- Born: Brendan James Galvin October 20, 1938
- Died: August 17, 2023 (aged 84)
- Occupation: Poet
- Spouse: Ellen

= Brendan Galvin =

American poet (1938–2023)

Brendan James Galvin (October 20, 1938 – August 17, 2023) was an American poet. His book, Habitat: New and Selected Poems 1965–2005, was a finalist for the 2005 National Book Award.

==Life==
During forty years of college teaching, he served as Wyndham Robertson Visiting Writer in Residence in the MA program at Hollins University, Coal Royalty Distinguished Writer in Residence in the MFA program at the University of Alabama, Tuscaloosa, and Whichard chair in the Humanities at East Carolina University. His translation of Sophocles’ Women of Trachis appeared in the Penn Greek Drama Series in 1998.

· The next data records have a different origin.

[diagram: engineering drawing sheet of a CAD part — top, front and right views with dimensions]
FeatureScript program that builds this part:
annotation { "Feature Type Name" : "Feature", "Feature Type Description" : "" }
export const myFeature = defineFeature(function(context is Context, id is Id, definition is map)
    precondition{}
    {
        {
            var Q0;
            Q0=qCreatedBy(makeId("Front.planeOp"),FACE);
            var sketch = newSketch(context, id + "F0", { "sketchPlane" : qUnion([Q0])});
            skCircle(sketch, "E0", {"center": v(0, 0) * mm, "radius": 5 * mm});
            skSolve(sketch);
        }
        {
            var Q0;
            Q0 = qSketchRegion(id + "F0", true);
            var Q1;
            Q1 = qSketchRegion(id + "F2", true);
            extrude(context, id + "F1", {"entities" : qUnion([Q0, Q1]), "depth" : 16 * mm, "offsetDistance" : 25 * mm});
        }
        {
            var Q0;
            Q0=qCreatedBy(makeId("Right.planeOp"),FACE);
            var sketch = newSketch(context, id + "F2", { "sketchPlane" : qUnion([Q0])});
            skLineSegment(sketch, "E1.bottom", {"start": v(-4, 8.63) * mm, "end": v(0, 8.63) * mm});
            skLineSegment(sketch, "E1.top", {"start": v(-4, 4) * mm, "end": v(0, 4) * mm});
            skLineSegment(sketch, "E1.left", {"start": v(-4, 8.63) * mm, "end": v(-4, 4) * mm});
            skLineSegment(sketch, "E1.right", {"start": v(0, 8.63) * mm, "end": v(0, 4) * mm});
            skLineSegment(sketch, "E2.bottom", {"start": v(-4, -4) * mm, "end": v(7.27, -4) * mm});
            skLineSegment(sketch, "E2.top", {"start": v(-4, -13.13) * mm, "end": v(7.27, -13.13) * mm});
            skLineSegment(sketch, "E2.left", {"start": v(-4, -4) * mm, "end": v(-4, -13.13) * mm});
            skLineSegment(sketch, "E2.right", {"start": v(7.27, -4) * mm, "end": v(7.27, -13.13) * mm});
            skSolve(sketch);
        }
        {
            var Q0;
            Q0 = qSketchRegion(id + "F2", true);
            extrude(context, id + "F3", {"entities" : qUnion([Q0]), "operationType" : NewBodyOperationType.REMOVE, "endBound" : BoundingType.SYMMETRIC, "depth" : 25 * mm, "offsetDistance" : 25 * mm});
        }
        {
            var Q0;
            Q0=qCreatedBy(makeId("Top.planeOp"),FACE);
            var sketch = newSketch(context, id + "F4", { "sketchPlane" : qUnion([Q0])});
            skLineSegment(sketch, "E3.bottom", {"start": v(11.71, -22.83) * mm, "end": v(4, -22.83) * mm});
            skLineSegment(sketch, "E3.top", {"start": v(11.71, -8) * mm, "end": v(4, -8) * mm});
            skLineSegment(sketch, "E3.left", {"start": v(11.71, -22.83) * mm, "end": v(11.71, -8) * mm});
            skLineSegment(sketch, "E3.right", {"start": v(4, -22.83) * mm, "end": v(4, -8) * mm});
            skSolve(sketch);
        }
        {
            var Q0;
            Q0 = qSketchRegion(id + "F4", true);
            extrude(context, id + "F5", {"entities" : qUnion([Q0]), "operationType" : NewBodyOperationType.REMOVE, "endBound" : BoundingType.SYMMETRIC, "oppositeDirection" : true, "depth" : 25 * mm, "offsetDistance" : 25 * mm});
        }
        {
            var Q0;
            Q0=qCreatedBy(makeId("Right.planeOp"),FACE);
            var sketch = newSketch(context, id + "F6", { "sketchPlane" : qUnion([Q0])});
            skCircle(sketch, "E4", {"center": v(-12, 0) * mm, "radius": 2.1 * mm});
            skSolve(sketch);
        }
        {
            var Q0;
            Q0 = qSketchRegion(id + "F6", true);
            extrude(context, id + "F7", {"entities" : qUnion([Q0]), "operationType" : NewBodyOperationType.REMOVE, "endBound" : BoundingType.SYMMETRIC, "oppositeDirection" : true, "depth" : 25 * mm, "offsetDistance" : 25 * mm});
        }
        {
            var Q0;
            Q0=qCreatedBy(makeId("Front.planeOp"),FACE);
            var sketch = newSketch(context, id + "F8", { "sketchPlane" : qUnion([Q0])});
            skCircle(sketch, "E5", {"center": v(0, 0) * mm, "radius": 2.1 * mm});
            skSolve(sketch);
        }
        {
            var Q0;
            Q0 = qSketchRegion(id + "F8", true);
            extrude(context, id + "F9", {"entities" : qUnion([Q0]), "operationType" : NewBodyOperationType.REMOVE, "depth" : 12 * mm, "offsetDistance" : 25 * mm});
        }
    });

He lived with his wife, Ellen, in Truro, Massachusetts, and died at 84 after suffering a heart attack in 2023.

==Awards==
His narrative poem Hotel Malabar, winner of the 1997 Iowa Poetry Prize (University of Iowa Press, 1998). His awards include a Guggenheim Fellowship, two NEA fellowships, the Sotheby Prize of the Arvon Foundation (England), and Poetry’s Levinson Prize, the OB Hardison Jr. Poetry Prize from the Folger Shakespeare Library, and the Charity Randall Citation from the International Poetry Forum.

==Works==
- "Ars Poetica: The Foxes" (2010)
- "Horse of Chernobyl, Horse of Lascaux" (2007)
- "The Mice" (2007)
- "ROY OLAFSEN, CAPE COD CRAFTSPERSON, TELLS ALL" (2007)
- "Oyster Money (Winter 2006-7)"
- "Carolina Déjá Vu" (2005)
- "Reading My Poems of Forty Years Ago; Furnishing Heaven; Yellow Shoe Poet"
- "Rural Mailbox" (1984)
- "Beachplums" (1984)
- "Midden"
- "The March Observances"

===Books===
- Ocean Effects, Louisiana State University Press, 2007
- The Strength of a Named Thing, Louisiana State University Press
- Sky and Island Light, Louisiana State University Press
- "Place keepers" (2003)
- Galvin, Brendan (2005). "Habitat: New and Selected Poems 1965-2005"

==Reviews==
Galvin is a poet who has published much but not too much; that is, many of the poems here are as fresh and powerful as the poems in such strong earlier collections as Atlantic Flyway, Seals in the Inner Harbor, and Winter Oysters. While Galvin continues to work the same material, he manages to make it new.